# Your objective
With the images removed, reproduce each entry below word for word.

# Task inputs
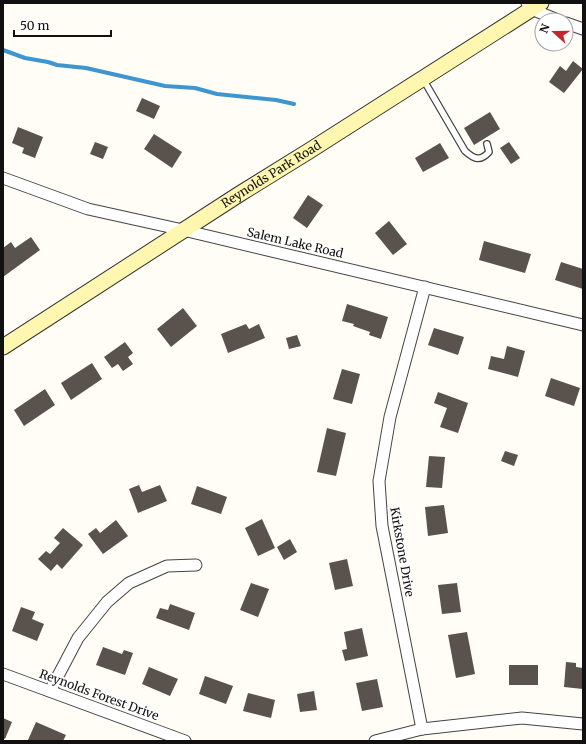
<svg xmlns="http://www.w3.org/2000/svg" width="586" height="744" font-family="Merriweather,serif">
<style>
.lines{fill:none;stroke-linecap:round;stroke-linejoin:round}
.stream{stroke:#3f96cf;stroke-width:4}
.building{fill:#5a524d}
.lane-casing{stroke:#444;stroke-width:8}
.street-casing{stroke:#444;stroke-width:13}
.secondary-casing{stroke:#333;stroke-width:17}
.lane{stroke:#fff;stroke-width:5.5}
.street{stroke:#fff;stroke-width:11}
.secondary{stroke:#fff6b0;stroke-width:15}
.labels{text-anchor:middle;stroke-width:4;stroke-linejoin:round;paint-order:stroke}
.street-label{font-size:12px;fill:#111;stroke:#fff}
</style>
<rect width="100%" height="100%" fill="#fffdf5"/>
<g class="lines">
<path class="stream" d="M3,50L25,58L48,62L57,65L86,68L165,86L195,88L217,94L276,100L294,104"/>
</g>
<g class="building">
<path d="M573,61L583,69L564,93L549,82L560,66L566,71Z"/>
<path d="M142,98L160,106L154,119L136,111Z"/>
<path d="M490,112L500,129L474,145L464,128Z"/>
<path d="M18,127L43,137L35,158L22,153L24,148L12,143Z"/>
<path d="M154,134L182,152L172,168L144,149Z"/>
<path d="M95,142L108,147L103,159L90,154Z"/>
<path d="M509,142L520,158L511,164L500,148Z"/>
<path d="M440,143L449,158L423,172L415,158Z"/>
<path d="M308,195L323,205L307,228L293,218Z"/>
<path d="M389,221L407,244L393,255L375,233Z"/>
<path d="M31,237L40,250L3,277V248L11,242L15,248Z"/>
<path d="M484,241L531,254L525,273L479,260Z"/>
<path d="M561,262L583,269V289L555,280Z"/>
<path d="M347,304L388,317L381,339L369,335L370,332L353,326L354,324L342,321Z"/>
<path d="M183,308L197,326L171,347L157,329Z"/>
<path d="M246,324L249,329L259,324L265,338L228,353L221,334Z"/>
<path d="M434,328L464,337L458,355L428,345Z"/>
<path d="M297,335L301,346L289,349L286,338Z"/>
<path d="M125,342L133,353L128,357L133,364L123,371L118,364L112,368L104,357Z"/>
<path d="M507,346L525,351L518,377L488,369L491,356L504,359Z"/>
<path d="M92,363L102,379L71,400L61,383Z"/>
<path d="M342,369L360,374L352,404L333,399Z"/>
<path d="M551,378L580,388L574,406L545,396Z"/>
<path d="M45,389L55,405L24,426L14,410Z"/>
<path d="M438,392L468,403L458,433L440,427L447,408L434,403Z"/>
<path d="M327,428L346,433L336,476L317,472Z"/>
<path d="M505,451L518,455L514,466L501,461Z"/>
<path d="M429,456L445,457L442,488L426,487Z"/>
<path d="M139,485L142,492L160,485L167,501L138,513L129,489Z"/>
<path d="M197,486L227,497L221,514L191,504Z"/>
<path d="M444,505L448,533L428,536L425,507Z"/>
<path d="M262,519L275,548L258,556L245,528Z"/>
<path d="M116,520L128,536L103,554L88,534L96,528L100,533Z"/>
<path d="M63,528L83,545L62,569L57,564L51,571L38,559L46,551L50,554L60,543L54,538Z"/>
<path d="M290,539L297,552L284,560L277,547Z"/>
<path d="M347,559L353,586L335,590L329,563Z"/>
<path d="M251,583L269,589L258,617L240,610Z"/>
<path d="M457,583L461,612L442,614L438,585Z"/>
<path d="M170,604L195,613L189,630L156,618L160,608L168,610Z"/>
<path d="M21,607L35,612L32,619L44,624L37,641L12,631Z"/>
<path d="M362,628L368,656L345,661L342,650L347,649L344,632Z"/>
<path d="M467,632L475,674L456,678L448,635Z"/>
<path d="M103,647L122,654L124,650L133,653L125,675L96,665Z"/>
<path d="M566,662L576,663V667L583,668V689L564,687Z"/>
<rect x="509" y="665" width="29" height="20"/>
<path d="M149,667L178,679L170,696L142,684Z"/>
<path d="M205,676L233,686L226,704L199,694Z"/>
<path d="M377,679L383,707L362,711L356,683Z"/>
<path d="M314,691L317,710L300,712L297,694Z"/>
<path d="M248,693L275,700L271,718L243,711Z"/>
<path d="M3,718L12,722L5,739L3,738Z"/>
<path d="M36,722L66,735L63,741L28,740Z"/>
</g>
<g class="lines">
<defs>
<path id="lane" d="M423,79L465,151C474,159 480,162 489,152L487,144"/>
<g id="street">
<path d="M527,3L531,9L558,20"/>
<path d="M566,23L583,29"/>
<path d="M3,178L88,209L183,230L583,325"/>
<path d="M3,674L185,741"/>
<path d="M50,691L78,638L107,602L129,583L167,566L196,565"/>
<path d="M422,729L382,526L379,481L390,417L425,287"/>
<path d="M375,741L422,729L522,718L583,724"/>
</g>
<g id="secondary">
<path id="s1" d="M3,347L238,195L309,151L541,3"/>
</g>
</defs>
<use href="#lane" class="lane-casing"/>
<use href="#street" class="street-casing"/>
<use href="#secondary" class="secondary-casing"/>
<use href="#lane" class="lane"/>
<use href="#street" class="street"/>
<use href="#secondary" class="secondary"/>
</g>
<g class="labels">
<g class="street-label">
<text dy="4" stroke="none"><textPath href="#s1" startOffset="319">Reynolds Park Road</textPath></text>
<text transform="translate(295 243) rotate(13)" y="4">Salem Lake Road</text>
<text transform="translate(402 552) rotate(80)" y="4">Kirkstone Drive</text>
<text transform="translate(99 695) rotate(20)" y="4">Reynolds Forest Drive</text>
</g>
</g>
<rect width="586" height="744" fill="none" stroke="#111111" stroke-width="8"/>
<g transform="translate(554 32) rotate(291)"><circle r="19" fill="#ffffff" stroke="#a0a0a0"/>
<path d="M0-3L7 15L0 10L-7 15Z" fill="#c4262e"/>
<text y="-6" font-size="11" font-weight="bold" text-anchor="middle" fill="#111111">N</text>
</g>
<path d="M14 30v6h97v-6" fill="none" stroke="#111111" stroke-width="2"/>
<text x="20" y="30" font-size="12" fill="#111111" stroke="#ffffff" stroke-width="3" paint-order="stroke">50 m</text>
</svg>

# Answer box
<svg xmlns="http://www.w3.org/2000/svg" width="586" height="744" font-family="Merriweather,serif">
<style>
.lines{fill:none;stroke-linecap:round;stroke-linejoin:round}
.stream{stroke:#3f96cf;stroke-width:4}
.building{fill:#5a524d}
.lane-casing{stroke:#444;stroke-width:8}
.street-casing{stroke:#444;stroke-width:13}
.secondary-casing{stroke:#333;stroke-width:17}
.lane{stroke:#fff;stroke-width:5.5}
.street{stroke:#fff;stroke-width:11}
.secondary{stroke:#fff6b0;stroke-width:15}
.labels{text-anchor:middle;stroke-width:4;stroke-linejoin:round;paint-order:stroke}
.street-label{font-size:12px;fill:#111;stroke:#fff}
</style>
<rect width="100%" height="100%" fill="#fffdf5"/>
<g class="lines">
<path class="stream" d="M3,50L25,58L48,62L57,65L86,68L165,86L195,88L217,94L276,100L294,104"/>
</g>
<g class="building">
<path d="M573,61L583,69L564,93L549,82L560,66L566,71Z"/>
<path d="M142,98L160,106L154,119L136,111Z"/>
<path d="M490,112L500,129L474,145L464,128Z"/>
<path d="M18,127L43,137L35,158L22,153L24,148L12,143Z"/>
<path d="M154,134L182,152L172,168L144,149Z"/>
<path d="M95,142L108,147L103,159L90,154Z"/>
<path d="M509,142L520,158L511,164L500,148Z"/>
<path d="M440,143L449,158L423,172L415,158Z"/>
<path d="M308,195L323,205L307,228L293,218Z"/>
<path d="M389,221L407,244L393,255L375,233Z"/>
<path d="M31,237L40,250L3,277V248L11,242L15,248Z"/>
<path d="M484,241L531,254L525,273L479,260Z"/>
<path d="M561,262L583,269V289L555,280Z"/>
<path d="M347,304L388,317L381,339L369,335L370,332L353,326L354,324L342,321Z"/>
<path d="M183,308L197,326L171,347L157,329Z"/>
<path d="M246,324L249,329L259,324L265,338L228,353L221,334Z"/>
<path d="M434,328L464,337L458,355L428,345Z"/>
<path d="M297,335L301,346L289,349L286,338Z"/>
<path d="M125,342L133,353L128,357L133,364L123,371L118,364L112,368L104,357Z"/>
<path d="M507,346L525,351L518,377L488,369L491,356L504,359Z"/>
<path d="M92,363L102,379L71,400L61,383Z"/>
<path d="M342,369L360,374L352,404L333,399Z"/>
<path d="M551,378L580,388L574,406L545,396Z"/>
<path d="M45,389L55,405L24,426L14,410Z"/>
<path d="M438,392L468,403L458,433L440,427L447,408L434,403Z"/>
<path d="M327,428L346,433L336,476L317,472Z"/>
<path d="M505,451L518,455L514,466L501,461Z"/>
<path d="M429,456L445,457L442,488L426,487Z"/>
<path d="M139,485L142,492L160,485L167,501L138,513L129,489Z"/>
<path d="M197,486L227,497L221,514L191,504Z"/>
<path d="M444,505L448,533L428,536L425,507Z"/>
<path d="M262,519L275,548L258,556L245,528Z"/>
<path d="M116,520L128,536L103,554L88,534L96,528L100,533Z"/>
<path d="M63,528L83,545L62,569L57,564L51,571L38,559L46,551L50,554L60,543L54,538Z"/>
<path d="M290,539L297,552L284,560L277,547Z"/>
<path d="M347,559L353,586L335,590L329,563Z"/>
<path d="M251,583L269,589L258,617L240,610Z"/>
<path d="M457,583L461,612L442,614L438,585Z"/>
<path d="M170,604L195,613L189,630L156,618L160,608L168,610Z"/>
<path d="M21,607L35,612L32,619L44,624L37,641L12,631Z"/>
<path d="M362,628L368,656L345,661L342,650L347,649L344,632Z"/>
<path d="M467,632L475,674L456,678L448,635Z"/>
<path d="M103,647L122,654L124,650L133,653L125,675L96,665Z"/>
<path d="M566,662L576,663V667L583,668V689L564,687Z"/>
<rect x="509" y="665" width="29" height="20"/>
<path d="M149,667L178,679L170,696L142,684Z"/>
<path d="M205,676L233,686L226,704L199,694Z"/>
<path d="M377,679L383,707L362,711L356,683Z"/>
<path d="M314,691L317,710L300,712L297,694Z"/>
<path d="M248,693L275,700L271,718L243,711Z"/>
<path d="M3,718L12,722L5,739L3,738Z"/>
<path d="M36,722L66,735L63,741L28,740Z"/>
</g>
<g class="lines">
<defs>
<path id="lane" d="M423,79L465,151C474,159 480,162 489,152L487,144"/>
<g id="street">
<path d="M527,3L531,9L558,20"/>
<path d="M566,23L583,29"/>
<path d="M3,178L88,209L183,230L583,325"/>
<path d="M3,674L185,741"/>
<path d="M50,691L78,638L107,602L129,583L167,566L196,565"/>
<path d="M422,729L382,526L379,481L390,417L425,287"/>
<path d="M375,741L422,729L522,718L583,724"/>
</g>
<g id="secondary">
<path id="s1" d="M3,347L238,195L309,151L541,3"/>
</g>
</defs>
<use href="#lane" class="lane-casing"/>
<use href="#street" class="street-casing"/>
<use href="#secondary" class="secondary-casing"/>
<use href="#lane" class="lane"/>
<use href="#street" class="street"/>
<use href="#secondary" class="secondary"/>
</g>
<g class="labels">
<g class="street-label">
<text dy="4" stroke="none"><textPath href="#s1" startOffset="319">Reynolds Park Road</textPath></text>
<text transform="translate(295 243) rotate(13)" y="4">Salem Lake Road</text>
<text transform="translate(402 552) rotate(80)" y="4">Kirkstone Drive</text>
<text transform="translate(99 695) rotate(20)" y="4">Reynolds Forest Drive</text>
</g>
</g>
<rect width="586" height="744" fill="none" stroke="#111111" stroke-width="8"/>
<g transform="translate(554 32) rotate(291)"><circle r="19" fill="#ffffff" stroke="#a0a0a0"/>
<path d="M0-3L7 15L0 10L-7 15Z" fill="#c4262e"/>
<text y="-6" font-size="11" font-weight="bold" text-anchor="middle" fill="#111111">N</text>
</g>
<path d="M14 30v6h97v-6" fill="none" stroke="#111111" stroke-width="2"/>
<text x="20" y="30" font-size="12" fill="#111111" stroke="#ffffff" stroke-width="3" paint-order="stroke">50 m</text>
</svg>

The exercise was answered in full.